We were first in terms of driving a responsible AI approach. Our clients trust us. We had thousands at our client conference, and it covered a lot around generative AI. And they’re looking to us also in terms of how to deploy it. So I think when they look forward and they see all this exciting technology that can really help enable their businesses, they look at us as we’ve got really high-quality data capabilities around generative AI, and we’re thoughtful and we’re a trusted partner. So I think all those come together, and they’re helping us with these longer-term contracts and again, these really strong client relationships.
John Mazzoni: That’s great color. Maybe just a quick follow-up. Looking at kind of the 4Q jumping off point. It’s kind of assuming a handle on the actual OCC growth. How should we think about kind of 24% as we break it down into kind of pricing versus penetration and new logos. Just kind of high-level thoughts would be appreciated, if possible.
Bryan Hipsher: Yes, sure. And as Anthony said, we’re looking to obviously finish out the year strong and build momentum into 2024, which we’ll get on and go through in detail in February. One of the key components and why we sit on in the strategy of pushing towards multiyear contracts again. John, I think you remember, we were less than 20% of our revenues were under multiyear contracts when we started. Now it’s up over 53%. Embedded in that, too, is natural price escalators. And so when you look at this year being closer to roughly 2% of price contributing from that perspective, stepping up north of that as we head into 2024, that kind of base book of business — those base price increases are really one of the things that give us continued confidence and really allow us to set on that path of continued acceleration of organic growth that we’ve been on.

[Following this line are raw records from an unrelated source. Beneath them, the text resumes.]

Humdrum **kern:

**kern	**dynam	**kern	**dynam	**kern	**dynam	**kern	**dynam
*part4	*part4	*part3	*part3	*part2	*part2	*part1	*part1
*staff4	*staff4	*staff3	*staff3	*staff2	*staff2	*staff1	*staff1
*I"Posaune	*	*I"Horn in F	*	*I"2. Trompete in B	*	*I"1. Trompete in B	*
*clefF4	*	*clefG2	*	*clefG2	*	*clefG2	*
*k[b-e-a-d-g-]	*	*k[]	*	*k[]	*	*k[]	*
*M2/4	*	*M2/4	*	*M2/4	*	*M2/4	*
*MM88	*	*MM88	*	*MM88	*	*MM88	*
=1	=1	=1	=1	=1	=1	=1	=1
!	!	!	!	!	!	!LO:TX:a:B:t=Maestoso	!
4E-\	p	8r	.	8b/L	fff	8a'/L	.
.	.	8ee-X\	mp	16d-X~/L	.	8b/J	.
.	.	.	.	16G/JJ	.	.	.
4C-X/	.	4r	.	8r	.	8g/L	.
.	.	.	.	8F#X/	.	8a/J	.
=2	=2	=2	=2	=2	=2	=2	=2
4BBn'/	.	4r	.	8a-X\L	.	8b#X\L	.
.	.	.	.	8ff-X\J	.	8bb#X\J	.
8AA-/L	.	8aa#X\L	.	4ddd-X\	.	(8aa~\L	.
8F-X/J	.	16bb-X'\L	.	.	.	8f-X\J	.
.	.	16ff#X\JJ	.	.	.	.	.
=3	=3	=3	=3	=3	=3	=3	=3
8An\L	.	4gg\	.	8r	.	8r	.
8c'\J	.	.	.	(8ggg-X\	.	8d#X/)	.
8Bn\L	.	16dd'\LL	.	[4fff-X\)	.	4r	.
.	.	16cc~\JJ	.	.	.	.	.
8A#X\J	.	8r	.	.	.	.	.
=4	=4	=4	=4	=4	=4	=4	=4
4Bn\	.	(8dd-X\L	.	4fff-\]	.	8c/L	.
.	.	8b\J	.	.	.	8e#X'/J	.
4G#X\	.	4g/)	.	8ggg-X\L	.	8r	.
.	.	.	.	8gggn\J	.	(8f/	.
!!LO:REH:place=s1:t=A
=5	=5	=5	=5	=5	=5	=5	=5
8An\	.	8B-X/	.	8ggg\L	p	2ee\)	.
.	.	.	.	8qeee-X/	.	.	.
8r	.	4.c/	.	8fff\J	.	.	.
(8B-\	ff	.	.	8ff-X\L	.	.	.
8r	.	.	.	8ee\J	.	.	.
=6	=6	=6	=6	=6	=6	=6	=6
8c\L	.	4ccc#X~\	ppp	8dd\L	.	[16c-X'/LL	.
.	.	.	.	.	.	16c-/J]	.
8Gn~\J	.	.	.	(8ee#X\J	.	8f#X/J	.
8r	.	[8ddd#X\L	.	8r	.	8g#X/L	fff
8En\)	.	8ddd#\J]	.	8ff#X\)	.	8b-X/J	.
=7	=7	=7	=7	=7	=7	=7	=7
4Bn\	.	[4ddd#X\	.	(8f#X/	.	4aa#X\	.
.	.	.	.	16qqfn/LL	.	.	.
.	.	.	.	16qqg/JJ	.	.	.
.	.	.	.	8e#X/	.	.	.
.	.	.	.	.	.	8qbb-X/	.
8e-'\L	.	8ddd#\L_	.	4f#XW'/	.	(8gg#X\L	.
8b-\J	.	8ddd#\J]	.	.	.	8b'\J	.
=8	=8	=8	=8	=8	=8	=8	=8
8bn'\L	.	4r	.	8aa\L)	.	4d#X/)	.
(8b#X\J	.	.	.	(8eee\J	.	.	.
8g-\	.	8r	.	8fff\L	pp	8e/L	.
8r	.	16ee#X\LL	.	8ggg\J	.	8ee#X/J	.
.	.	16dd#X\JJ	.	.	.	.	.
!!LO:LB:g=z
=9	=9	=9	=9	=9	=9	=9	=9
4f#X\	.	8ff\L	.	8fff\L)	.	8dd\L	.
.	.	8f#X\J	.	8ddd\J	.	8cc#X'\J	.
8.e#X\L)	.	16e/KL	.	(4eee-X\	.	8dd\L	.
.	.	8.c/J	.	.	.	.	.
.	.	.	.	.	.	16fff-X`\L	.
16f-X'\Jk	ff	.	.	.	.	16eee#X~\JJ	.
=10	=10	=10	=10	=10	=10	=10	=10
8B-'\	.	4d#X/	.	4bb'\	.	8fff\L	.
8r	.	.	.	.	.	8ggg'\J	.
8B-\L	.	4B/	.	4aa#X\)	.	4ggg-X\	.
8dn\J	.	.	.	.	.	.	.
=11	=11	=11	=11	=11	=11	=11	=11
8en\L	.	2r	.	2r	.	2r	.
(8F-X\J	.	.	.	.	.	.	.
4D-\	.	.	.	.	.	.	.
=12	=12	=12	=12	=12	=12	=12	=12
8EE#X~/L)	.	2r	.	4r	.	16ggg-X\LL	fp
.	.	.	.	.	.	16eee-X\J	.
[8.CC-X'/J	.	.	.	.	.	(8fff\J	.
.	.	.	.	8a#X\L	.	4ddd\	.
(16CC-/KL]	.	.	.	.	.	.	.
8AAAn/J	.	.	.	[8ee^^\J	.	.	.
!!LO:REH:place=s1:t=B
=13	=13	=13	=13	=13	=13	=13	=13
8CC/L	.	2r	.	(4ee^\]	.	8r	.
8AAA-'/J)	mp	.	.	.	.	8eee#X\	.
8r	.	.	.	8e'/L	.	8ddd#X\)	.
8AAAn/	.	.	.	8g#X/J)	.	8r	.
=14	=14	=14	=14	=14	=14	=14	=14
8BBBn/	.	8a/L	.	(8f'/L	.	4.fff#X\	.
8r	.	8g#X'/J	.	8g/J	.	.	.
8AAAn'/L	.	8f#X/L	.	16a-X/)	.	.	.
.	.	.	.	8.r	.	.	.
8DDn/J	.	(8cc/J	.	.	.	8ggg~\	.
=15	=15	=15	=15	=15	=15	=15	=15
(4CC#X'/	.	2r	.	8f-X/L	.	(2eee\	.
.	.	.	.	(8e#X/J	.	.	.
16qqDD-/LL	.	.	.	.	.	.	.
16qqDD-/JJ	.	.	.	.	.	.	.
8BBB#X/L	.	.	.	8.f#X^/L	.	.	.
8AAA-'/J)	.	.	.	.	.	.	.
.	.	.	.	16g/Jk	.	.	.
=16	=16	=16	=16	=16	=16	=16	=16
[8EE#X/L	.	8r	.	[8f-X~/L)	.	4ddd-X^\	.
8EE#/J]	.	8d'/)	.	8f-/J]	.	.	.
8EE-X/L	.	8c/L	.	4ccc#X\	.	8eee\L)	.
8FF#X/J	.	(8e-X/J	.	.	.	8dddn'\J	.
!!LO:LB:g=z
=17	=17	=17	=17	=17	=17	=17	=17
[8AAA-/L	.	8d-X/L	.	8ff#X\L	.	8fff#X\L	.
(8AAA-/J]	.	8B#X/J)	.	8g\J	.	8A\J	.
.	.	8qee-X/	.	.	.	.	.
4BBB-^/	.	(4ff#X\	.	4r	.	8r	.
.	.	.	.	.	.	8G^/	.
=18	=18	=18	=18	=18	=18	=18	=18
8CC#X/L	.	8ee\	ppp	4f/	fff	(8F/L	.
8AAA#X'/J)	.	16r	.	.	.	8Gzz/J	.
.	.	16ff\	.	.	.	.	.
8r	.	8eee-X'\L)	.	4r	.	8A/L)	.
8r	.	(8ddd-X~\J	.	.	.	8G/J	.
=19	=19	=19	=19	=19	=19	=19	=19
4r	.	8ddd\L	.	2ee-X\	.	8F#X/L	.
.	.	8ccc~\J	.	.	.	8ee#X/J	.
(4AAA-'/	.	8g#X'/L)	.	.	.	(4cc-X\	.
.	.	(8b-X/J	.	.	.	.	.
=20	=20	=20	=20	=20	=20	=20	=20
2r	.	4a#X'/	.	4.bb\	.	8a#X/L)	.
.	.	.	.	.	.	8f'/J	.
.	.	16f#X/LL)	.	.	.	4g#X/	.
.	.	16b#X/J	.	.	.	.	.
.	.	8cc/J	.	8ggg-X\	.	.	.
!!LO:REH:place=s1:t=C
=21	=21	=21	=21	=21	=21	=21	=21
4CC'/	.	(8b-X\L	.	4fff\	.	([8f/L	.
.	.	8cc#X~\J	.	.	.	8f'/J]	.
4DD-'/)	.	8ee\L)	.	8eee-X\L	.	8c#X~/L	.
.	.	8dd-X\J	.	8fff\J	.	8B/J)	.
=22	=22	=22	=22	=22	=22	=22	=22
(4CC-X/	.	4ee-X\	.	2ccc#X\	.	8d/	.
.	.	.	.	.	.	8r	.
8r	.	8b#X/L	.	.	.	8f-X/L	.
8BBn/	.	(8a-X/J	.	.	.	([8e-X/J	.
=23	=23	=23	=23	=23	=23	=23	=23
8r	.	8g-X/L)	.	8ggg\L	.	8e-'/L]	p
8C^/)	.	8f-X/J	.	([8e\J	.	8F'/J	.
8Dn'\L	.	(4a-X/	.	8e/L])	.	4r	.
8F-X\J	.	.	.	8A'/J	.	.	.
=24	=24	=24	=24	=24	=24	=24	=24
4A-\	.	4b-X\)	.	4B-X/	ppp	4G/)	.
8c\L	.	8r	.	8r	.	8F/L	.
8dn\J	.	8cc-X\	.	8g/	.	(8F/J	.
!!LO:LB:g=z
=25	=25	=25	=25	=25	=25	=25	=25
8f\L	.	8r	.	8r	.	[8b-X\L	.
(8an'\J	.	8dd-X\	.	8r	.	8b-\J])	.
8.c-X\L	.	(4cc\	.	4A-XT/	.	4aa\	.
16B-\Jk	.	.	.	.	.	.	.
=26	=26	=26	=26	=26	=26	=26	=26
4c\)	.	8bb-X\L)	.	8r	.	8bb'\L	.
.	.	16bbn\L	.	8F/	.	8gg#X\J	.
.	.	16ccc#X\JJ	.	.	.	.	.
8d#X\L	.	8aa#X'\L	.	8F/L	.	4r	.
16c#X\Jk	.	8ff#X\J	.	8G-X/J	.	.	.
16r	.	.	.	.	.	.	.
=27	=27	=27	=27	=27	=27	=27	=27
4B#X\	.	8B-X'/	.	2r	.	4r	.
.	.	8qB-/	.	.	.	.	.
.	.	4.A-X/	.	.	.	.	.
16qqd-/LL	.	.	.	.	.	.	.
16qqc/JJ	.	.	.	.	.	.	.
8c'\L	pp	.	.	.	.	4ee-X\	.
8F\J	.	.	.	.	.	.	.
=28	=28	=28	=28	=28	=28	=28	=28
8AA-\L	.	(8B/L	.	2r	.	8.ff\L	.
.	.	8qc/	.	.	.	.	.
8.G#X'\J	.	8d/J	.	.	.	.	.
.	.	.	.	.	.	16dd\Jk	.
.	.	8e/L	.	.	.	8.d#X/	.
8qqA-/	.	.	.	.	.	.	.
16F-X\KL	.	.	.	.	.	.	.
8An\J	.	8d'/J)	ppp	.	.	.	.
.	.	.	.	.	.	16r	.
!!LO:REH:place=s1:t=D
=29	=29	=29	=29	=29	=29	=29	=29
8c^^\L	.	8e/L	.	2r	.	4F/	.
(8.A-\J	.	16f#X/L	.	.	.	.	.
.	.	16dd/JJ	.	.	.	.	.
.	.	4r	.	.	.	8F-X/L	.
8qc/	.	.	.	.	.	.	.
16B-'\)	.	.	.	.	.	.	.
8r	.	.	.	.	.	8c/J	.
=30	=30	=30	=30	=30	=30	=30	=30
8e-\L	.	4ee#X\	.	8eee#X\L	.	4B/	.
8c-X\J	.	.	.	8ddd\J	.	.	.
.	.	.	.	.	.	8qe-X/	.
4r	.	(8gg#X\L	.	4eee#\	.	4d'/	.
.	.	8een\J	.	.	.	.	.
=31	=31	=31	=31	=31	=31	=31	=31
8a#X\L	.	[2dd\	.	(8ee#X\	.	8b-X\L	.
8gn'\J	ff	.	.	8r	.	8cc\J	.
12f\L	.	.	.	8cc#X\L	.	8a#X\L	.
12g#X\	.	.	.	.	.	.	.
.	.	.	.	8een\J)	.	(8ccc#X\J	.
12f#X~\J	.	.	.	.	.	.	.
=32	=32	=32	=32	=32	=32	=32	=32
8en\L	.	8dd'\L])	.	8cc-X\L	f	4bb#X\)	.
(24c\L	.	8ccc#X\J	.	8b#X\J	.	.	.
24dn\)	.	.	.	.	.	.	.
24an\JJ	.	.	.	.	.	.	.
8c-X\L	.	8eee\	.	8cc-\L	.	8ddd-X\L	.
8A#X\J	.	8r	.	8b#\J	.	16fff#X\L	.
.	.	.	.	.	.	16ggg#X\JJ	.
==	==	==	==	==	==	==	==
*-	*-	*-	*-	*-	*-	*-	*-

Operator: The next question comes from Andrew Steinerman of JPMorgan.
Alex Hess: This is Alex Hess, on for Andrew Steinerman. I want to turn to the balance sheet real quick and maybe what your adjusted interest expense implies. Can you remind us, is that an adjusted net interest expense guidance of $230 million or gross? And should we take the interest rate that’s implied for 4Q as sort of what you’ll be going forward now that you’ve refinanced the rate swap?
Bryan Hipsher: Yes, sure, Alex. So it is adjusted on a net basis. And so from that perspective, I think that is a pretty good run rate. We did the blend and extend on the $1 billion hedge in the quarter, which pushed that out from what was originally March ’24 date to March 2025. And so when you think about heading through next year, what kind of rates where they’re projected to be, that’s going to leave us in a pretty consistent position from that perspective.
Operator: The next question comes from Manav Patnaik of Barclays.
Ronan Kennedy: This is Ronan Kennedy, on for Manav. One of your Sales and Marketing competitors talked about a still challenged environment, where sales in the new cycle is going in to 1Q ’24 is likely to remain tough. Could you please expand on what you’re seeing in S&M in addition to the prepared remarks. But also overall, how much of your renewals occur in 4Q, 1Q? And how heavy are new sales in these quarters, too, as well, please?